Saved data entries
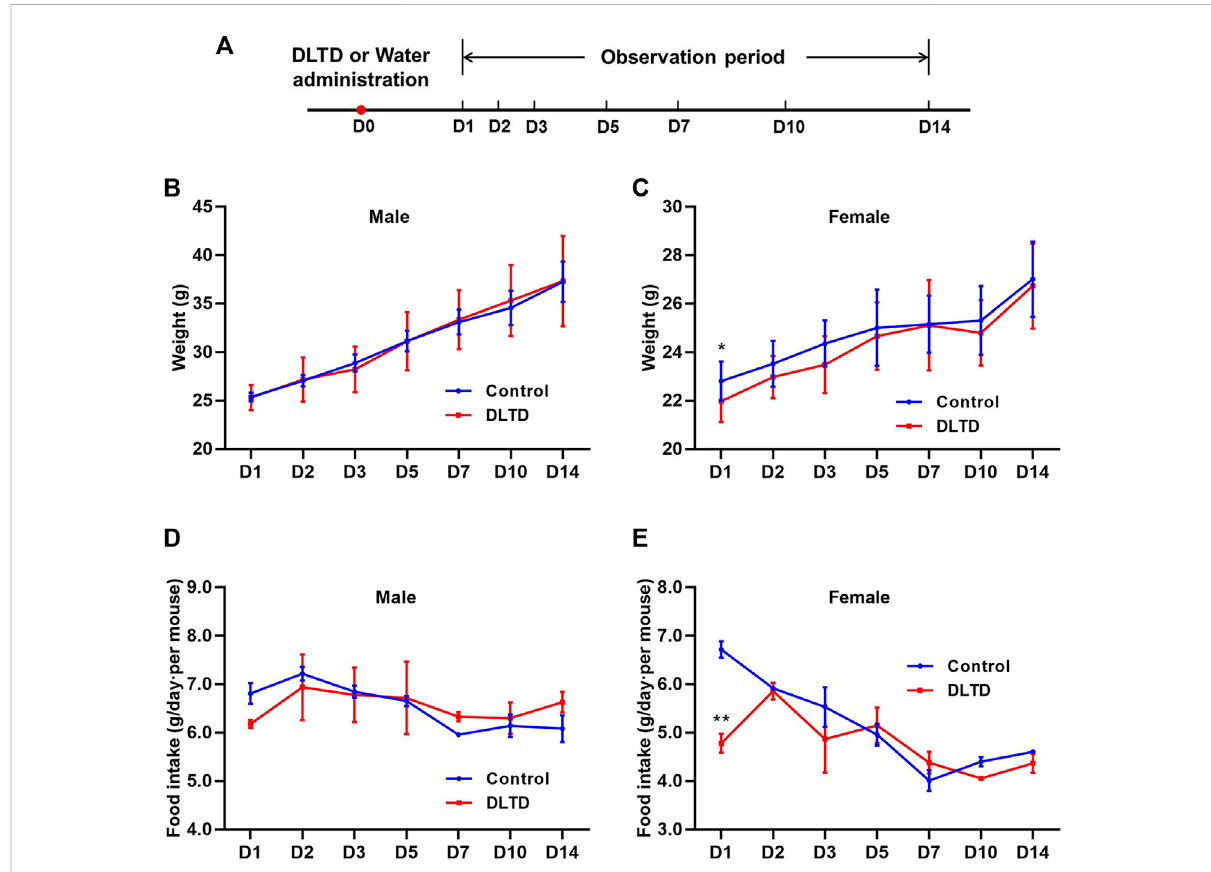
FIGURE 1 Body weight and food consumption of mice in acute toxicity studies. (A) Timeline of the acute toxicity study. Weights of male mice (B) and femalemice (C) intheacutetoxicitystudy.Foodconsumptionofmalemice (D) andfemalemice (E) intheacutetoxicitystudy.Statisticalanalysiswas performed using the t -test. * p < 0.05, ** p < 0.01 versus the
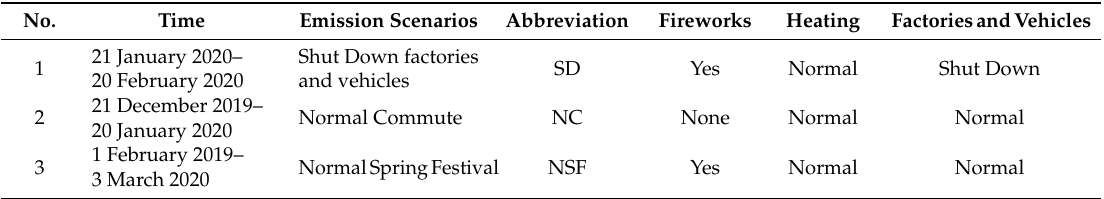
Table 1. Emission scenarios of the study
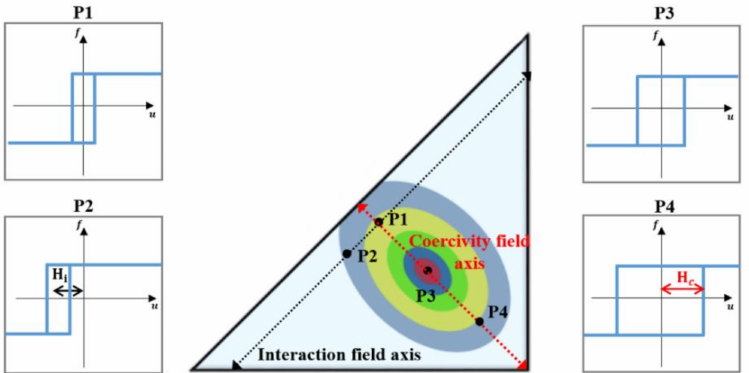
Figure 5. Preisach density distribution depending on coercivity and interaction fields on the Preisach plane.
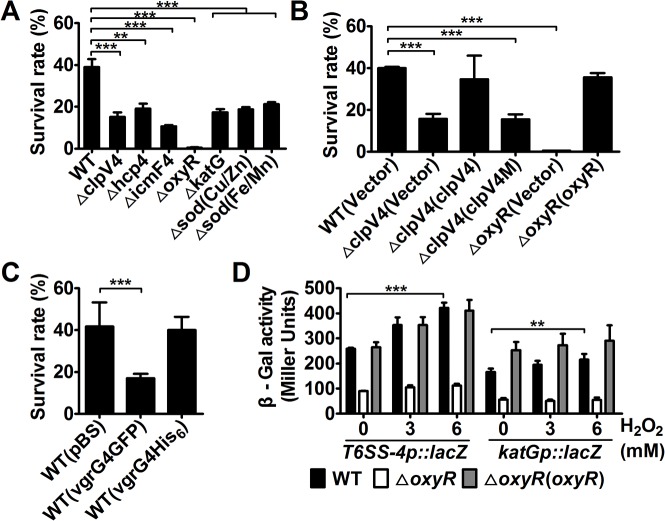
T6SS-4 is essential for Yptb survival under oxidative stress.
A-C. Indicated bacterial strains grown to mid-exponential phase were exposed to H2O2 for 1 hour and the viability of the cells was determined. Note that the clpV4M mutant defective in ATPase activity failed to complement the clpV4 mutant. D. Oxidative stress induced the expression of T6SS-4. Cells of relevant Yptb strains harboring P
T6SS-4::lacZ or P
katG::lacZ were treated with indicated amounts of H2O2 and the expression of the reporter was measured. Data shown were the average of three independent experiments; error bars indicate SD from three independent experiments. ***, p<0.001; **, p<0.01.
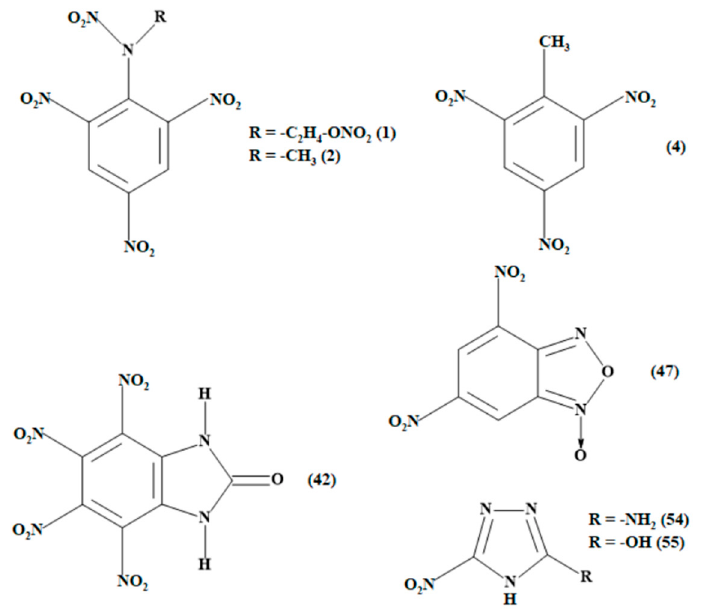
Figure 3. Formulas of nitroaromatic explosives: pentryl ( 1 ), tetryl ( 2 ), 2,4,6-trinitrotoluene (TNT) ( 4 ), 4,5,6,7-tetranitrobenzimidazolone ( 42 ), 4,6-dintrobenzofuroxane ( 47 ), ANTA ( 54 ), and NTO ( 55 ). The numbers of compounds correspond to those in Table A1 (Appendix A).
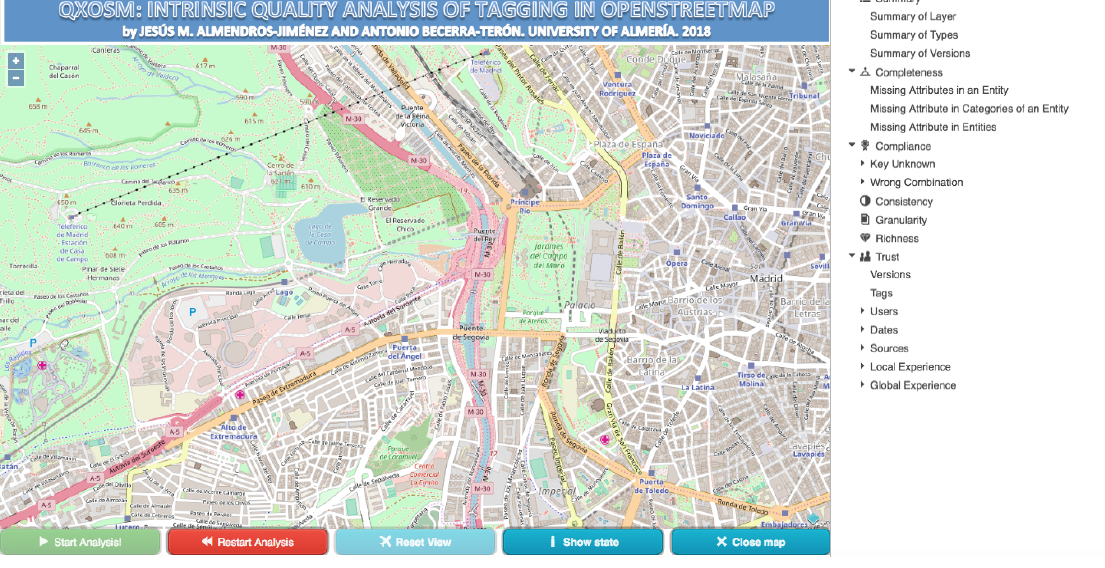
Figure 31. Main window of the Web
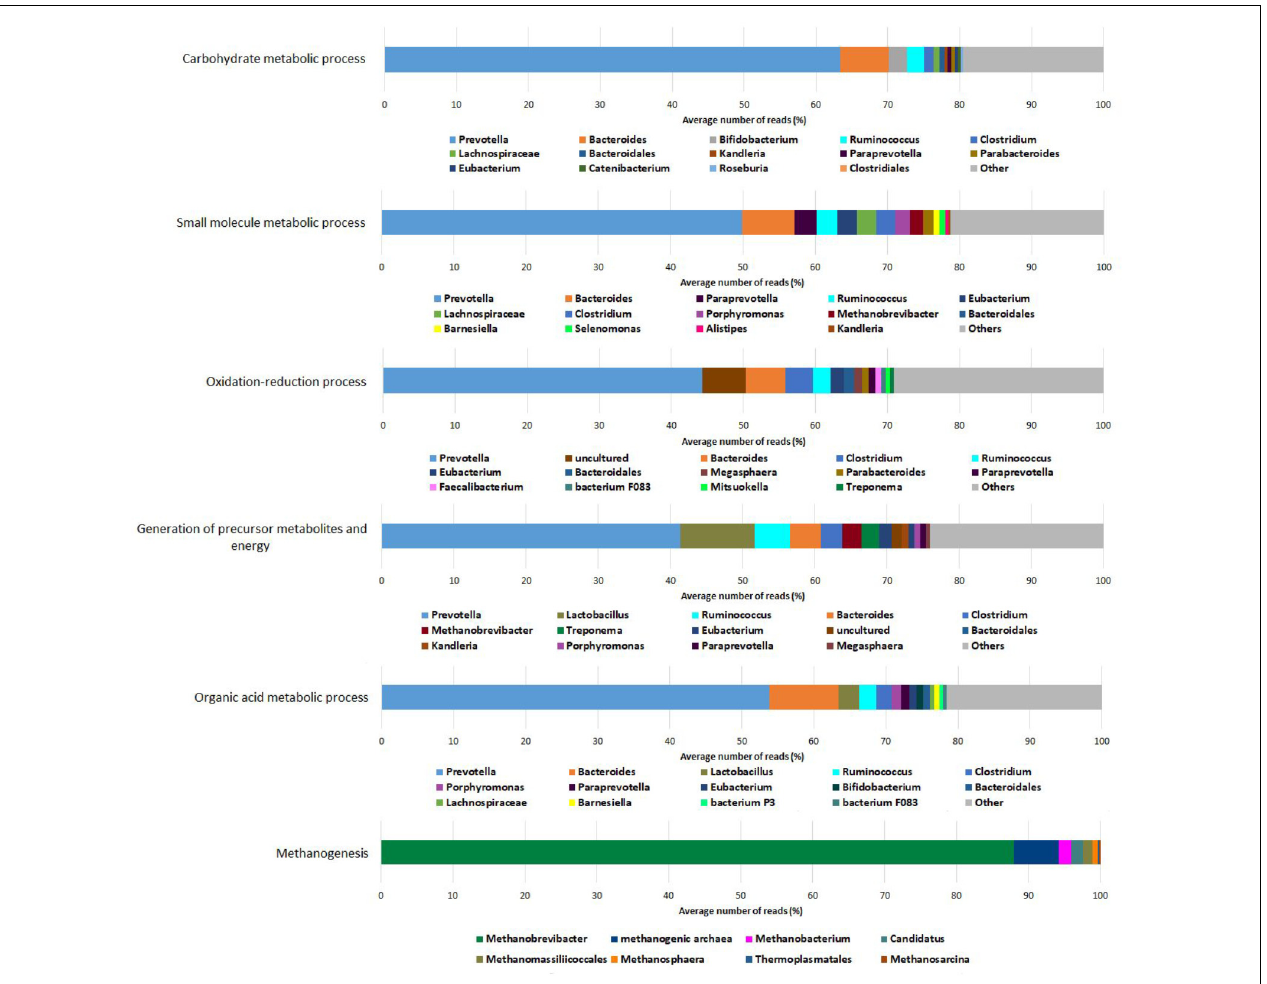
FIGURE 5 | Coupling functional groups to taxonomic genera determined from the metatranscriptomic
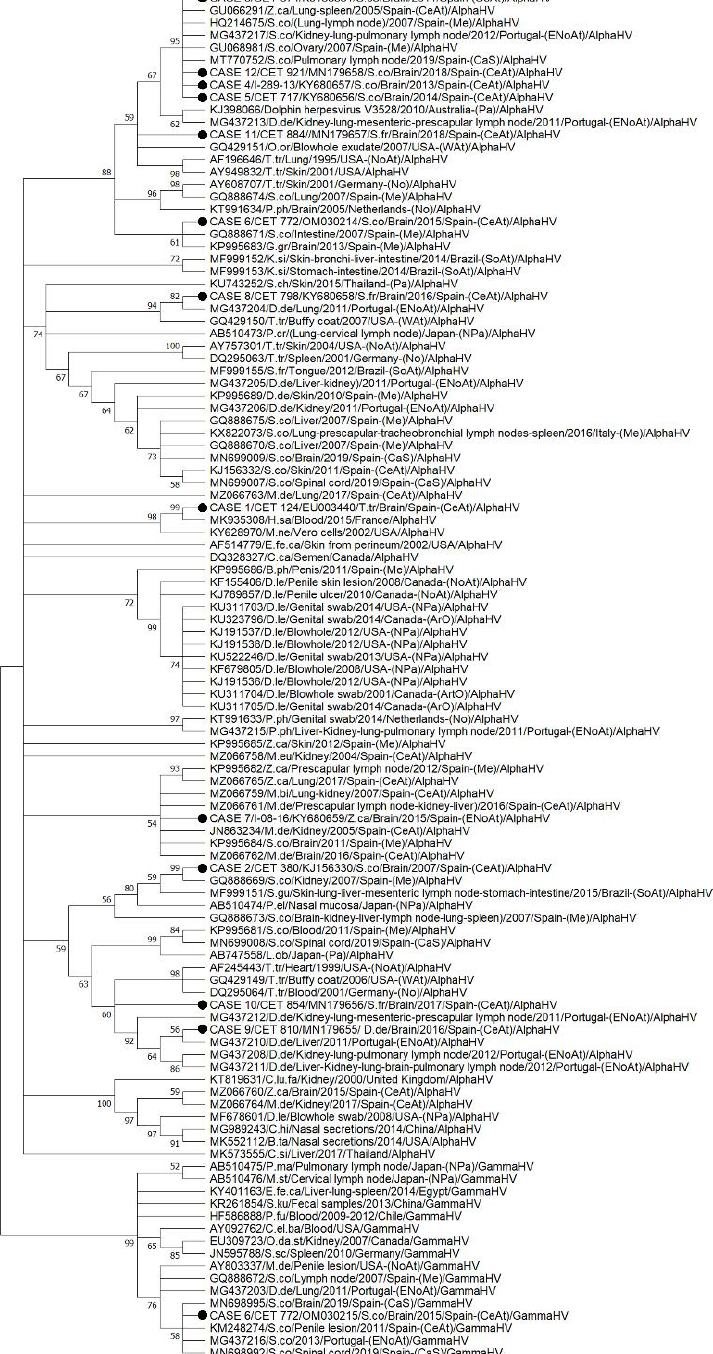
Figure 8. Nucleotide phylogenetic tree representing the relationships among cetaceans HVs. The phylogenetic tree was based on the herpesvirus DNA polymerase gene and constructed using the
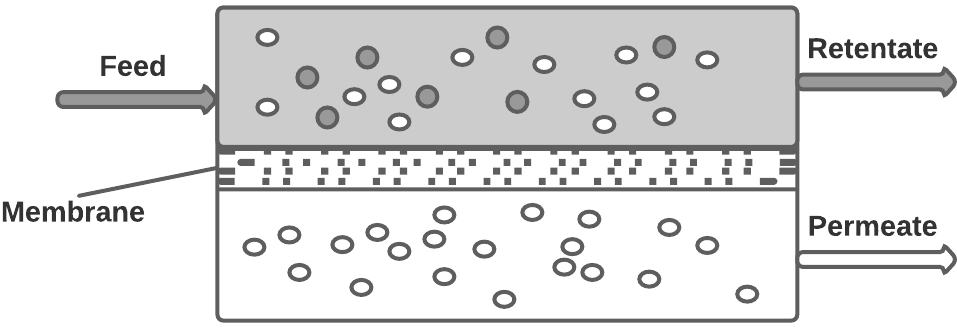
Figure 4. Membrane system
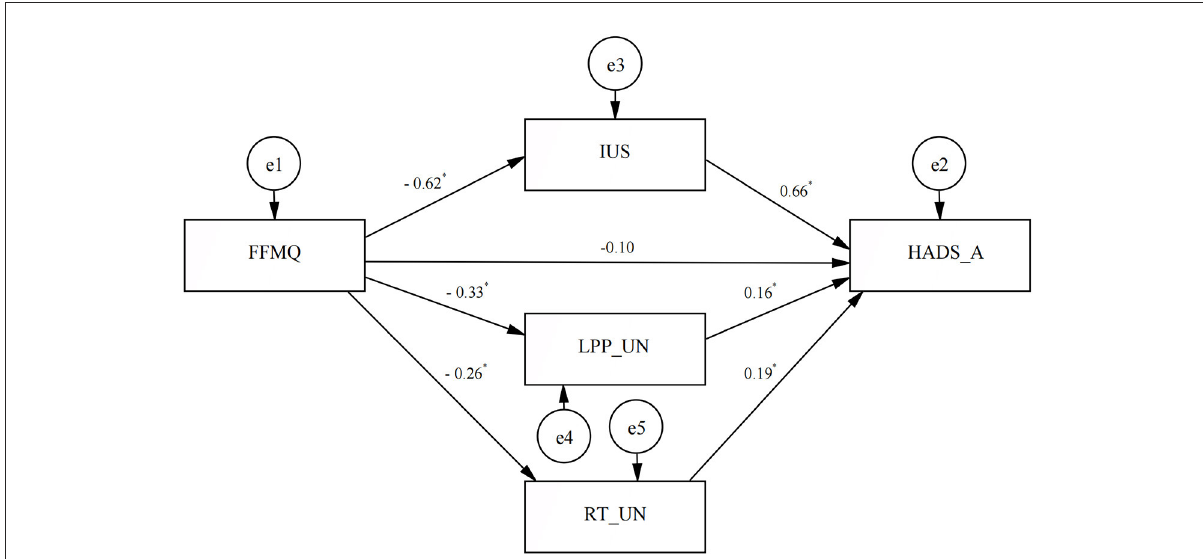
FIGURE4 Mediation model of anticipatory response to uncertain threats to mindfulness improving anxiety. FFMQ, Five Facet Mindfulness Questionnaire; IUS, Intolerance of Uncertainty Scale; HADS-A, Anxiety subscale of Hospital Anxiety and Depression Scale; LPP-UN, the amplitude of LPP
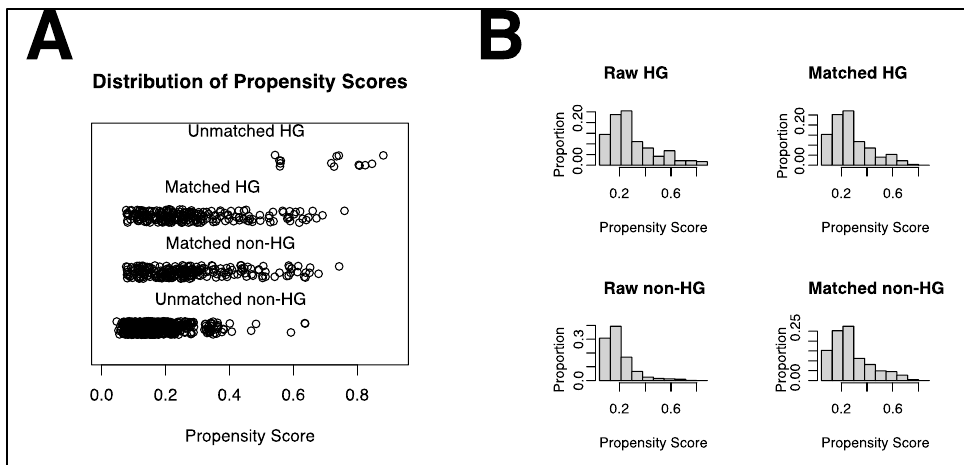
Figure 3. Distribution of propensity scores. ( A ) Jittered plot presenting matched and unmatched subjects, and the distribution of propensity score values. ( B ) Histograms demonstrating the density of propensity score distribution in the hyperglycemia and non-hyperglycemia groups before and after matching. HG, hyperglycemia.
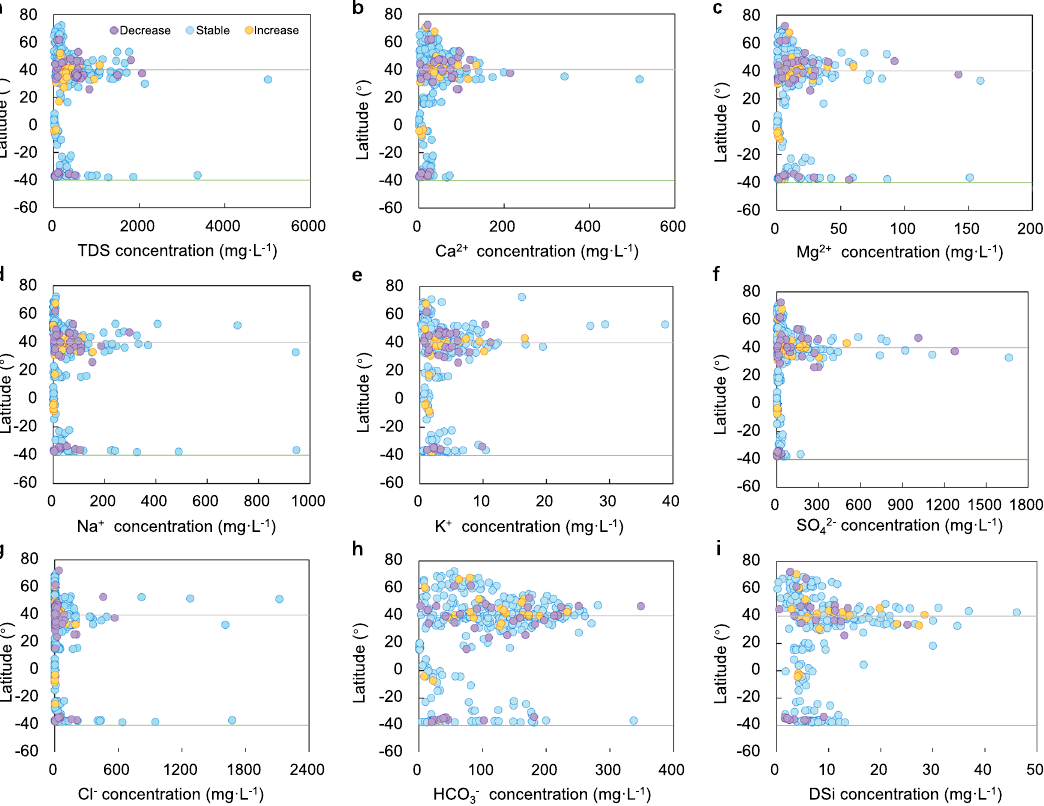
Fig. 4 Latitudinal distribution of mean annual solute concentrations under varying trends in water discharge ( Q ). a Total dissolved solids (TDS). b Ca 2 + . c Mg 2 + . d Na + . e K + . f SO 4 2 − . g Cl − . h HCO 3 − . i Dissolved silica (DSi). The 476dots in purple, blue, and yellow respectively represent rivers with decreasing, stable, and increasing trends in annual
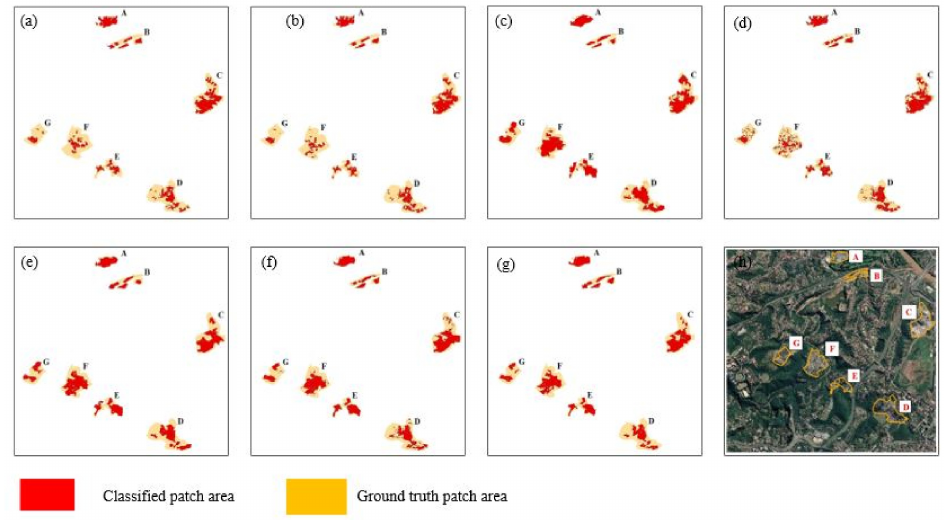
Figure 6. Classified informal settlement patch areas (A–G (black)) for models ( a ) SBs, ( b ) SIs, ( c )Txts, ( d ) SBs + SIs, ( e ) SBs + Txts, ( f ) SIs + Txts, ( g ) SBs + SIs + Txts, and ( h ) corresponding ground truth polygons (A–G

What this task involves
Your output is the lines from the top of the entries through the line containing "Figure 8. Nucleotide", exactly as they stand. No pictures belong in it.

Answer to the exercise
FIGURE 1 Body weight and food consumption of mice in acute toxicity studies. (A) Timeline of the acute toxicity study. Weights of male mice (B) and femalemice (C) intheacutetoxicitystudy.Foodconsumptionofmalemice (D) andfemalemice (E) intheacutetoxicitystudy.Statisticalanalysiswas performed using the t -test. * p < 0.05, ** p < 0.01 versus the
Table 1. Emission scenarios of the study
Figure 5. Preisach density distribution depending on coercivity and interaction fields on the Preisach plane.
T6SS-4 is essential for Yptb survival under oxidative stress.
A-C. Indicated bacterial strains grown to mid-exponential phase were exposed to H2O2 for 1 hour and the viability of the cells was determined. Note that the clpV4M mutant defective in ATPase activity failed to complement the clpV4 mutant. D. Oxidative stress induced the expression of T6SS-4. Cells of relevant Yptb strains harboring P
T6SS-4::lacZ or P
katG::lacZ were treated with indicated amounts of H2O2 and the expression of the reporter was measured. Data shown were the average of three independent experiments; error bars indicate SD from three independent experiments. ***, p<0.001; **, p<0.01.
Figure 3. Formulas of nitroaromatic explosives: pentryl ( 1 ), tetryl ( 2 ), 2,4,6-trinitrotoluene (TNT) ( 4 ), 4,5,6,7-tetranitrobenzimidazolone ( 42 ), 4,6-dintrobenzofuroxane ( 47 ), ANTA ( 54 ), and NTO ( 55 ). The numbers of compounds correspond to those in Table A1 (Appendix A).
Figure 31. Main window of the Web
FIGURE 5 | Coupling functional groups to taxonomic genera determined from the metatranscriptomic
Figure 8. Nucleotide phylogenetic tree representing the relationships among cetaceans HVs. The phylogenetic tree was based on the herpesvirus DNA polymerase gene and constructed using the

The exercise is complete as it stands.